▸ Problem: Without including any pictures, please copy every entry below exactly.

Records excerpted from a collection
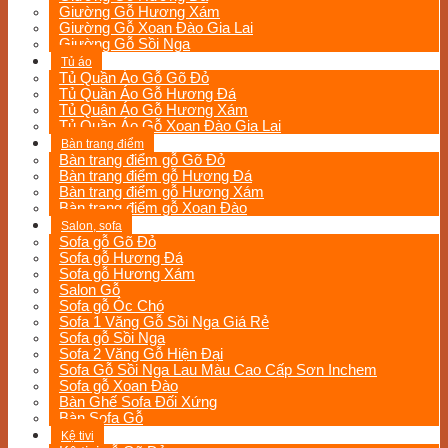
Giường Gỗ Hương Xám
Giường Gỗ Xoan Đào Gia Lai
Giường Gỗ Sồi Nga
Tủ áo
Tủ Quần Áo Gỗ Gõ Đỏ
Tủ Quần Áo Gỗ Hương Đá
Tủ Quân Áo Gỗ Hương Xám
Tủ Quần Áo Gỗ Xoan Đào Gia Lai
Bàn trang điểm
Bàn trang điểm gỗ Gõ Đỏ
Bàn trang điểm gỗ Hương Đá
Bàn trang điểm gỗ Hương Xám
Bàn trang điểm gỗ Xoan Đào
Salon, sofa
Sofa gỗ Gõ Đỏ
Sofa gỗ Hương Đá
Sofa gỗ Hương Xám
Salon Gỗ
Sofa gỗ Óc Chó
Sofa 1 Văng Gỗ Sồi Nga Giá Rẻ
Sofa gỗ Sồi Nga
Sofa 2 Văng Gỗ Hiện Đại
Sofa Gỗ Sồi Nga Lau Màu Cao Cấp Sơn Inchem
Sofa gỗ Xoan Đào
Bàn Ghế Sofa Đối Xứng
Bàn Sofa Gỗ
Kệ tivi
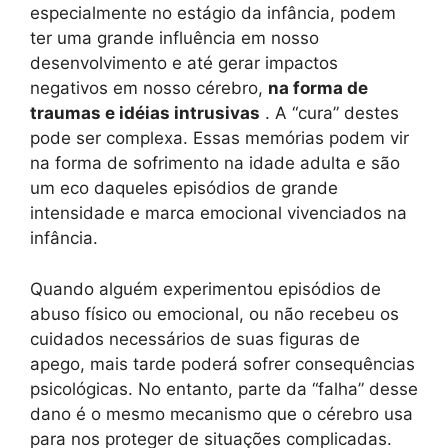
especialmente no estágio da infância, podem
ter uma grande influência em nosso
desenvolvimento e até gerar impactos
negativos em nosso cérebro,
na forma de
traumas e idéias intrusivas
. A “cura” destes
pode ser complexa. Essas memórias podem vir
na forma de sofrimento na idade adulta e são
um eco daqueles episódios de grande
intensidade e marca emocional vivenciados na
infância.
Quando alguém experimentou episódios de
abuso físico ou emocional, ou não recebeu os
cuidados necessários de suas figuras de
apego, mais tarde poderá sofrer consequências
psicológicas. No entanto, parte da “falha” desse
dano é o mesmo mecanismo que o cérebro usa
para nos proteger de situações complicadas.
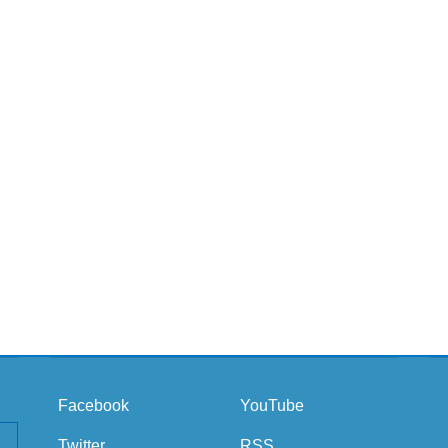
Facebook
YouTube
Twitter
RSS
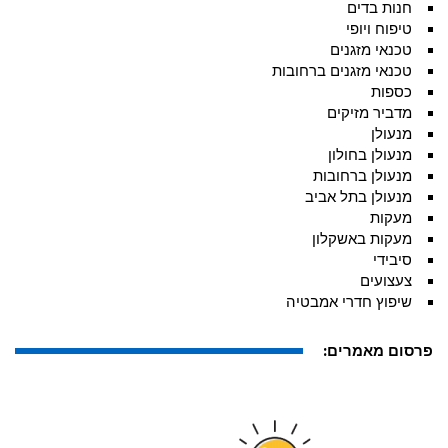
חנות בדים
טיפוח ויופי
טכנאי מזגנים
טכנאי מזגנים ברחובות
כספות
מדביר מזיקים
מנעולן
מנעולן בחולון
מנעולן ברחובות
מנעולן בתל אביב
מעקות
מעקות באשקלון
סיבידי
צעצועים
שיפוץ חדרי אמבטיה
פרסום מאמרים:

▸ Solution for this problem:
Giường Gỗ Hương Xám
Giường Gỗ Xoan Đào Gia Lai
Giường Gỗ Sồi Nga
Tủ áo
Tủ Quần Áo Gỗ Gõ Đỏ
Tủ Quần Áo Gỗ Hương Đá
Tủ Quân Áo Gỗ Hương Xám
Tủ Quần Áo Gỗ Xoan Đào Gia Lai
Bàn trang điểm
Bàn trang điểm gỗ Gõ Đỏ
Bàn trang điểm gỗ Hương Đá
Bàn trang điểm gỗ Hương Xám
Bàn trang điểm gỗ Xoan Đào
Salon, sofa
Sofa gỗ Gõ Đỏ
Sofa gỗ Hương Đá
Sofa gỗ Hương Xám
Salon Gỗ
Sofa gỗ Óc Chó
Sofa 1 Văng Gỗ Sồi Nga Giá Rẻ
Sofa gỗ Sồi Nga
Sofa 2 Văng Gỗ Hiện Đại
Sofa Gỗ Sồi Nga Lau Màu Cao Cấp Sơn Inchem
Sofa gỗ Xoan Đào
Bàn Ghế Sofa Đối Xứng
Bàn Sofa Gỗ
Kệ tivi
especialmente no estágio da infância, podem
ter uma grande influência em nosso
desenvolvimento e até gerar impactos
negativos em nosso cérebro,
na forma de
traumas e idéias intrusivas
. A “cura” destes
pode ser complexa. Essas memórias podem vir
na forma de sofrimento na idade adulta e são
um eco daqueles episódios de grande
intensidade e marca emocional vivenciados na
infância.
Quando alguém experimentou episódios de
abuso físico ou emocional, ou não recebeu os
cuidados necessários de suas figuras de
apego, mais tarde poderá sofrer consequências
psicológicas. No entanto, parte da “falha” desse
dano é o mesmo mecanismo que o cérebro usa
para nos proteger de situações complicadas.
Facebook
YouTube
Twitter
RSS
חנות בדים
טיפוח ויופי
טכנאי מזגנים
טכנאי מזגנים ברחובות
כספות
מדביר מזיקים
מנעולן
מנעולן בחולון
מנעולן ברחובות
מנעולן בתל אביב
מעקות
מעקות באשקלון
סיבידי
צעצועים
שיפוץ חדרי אמבטיה
פרסום מאמרים:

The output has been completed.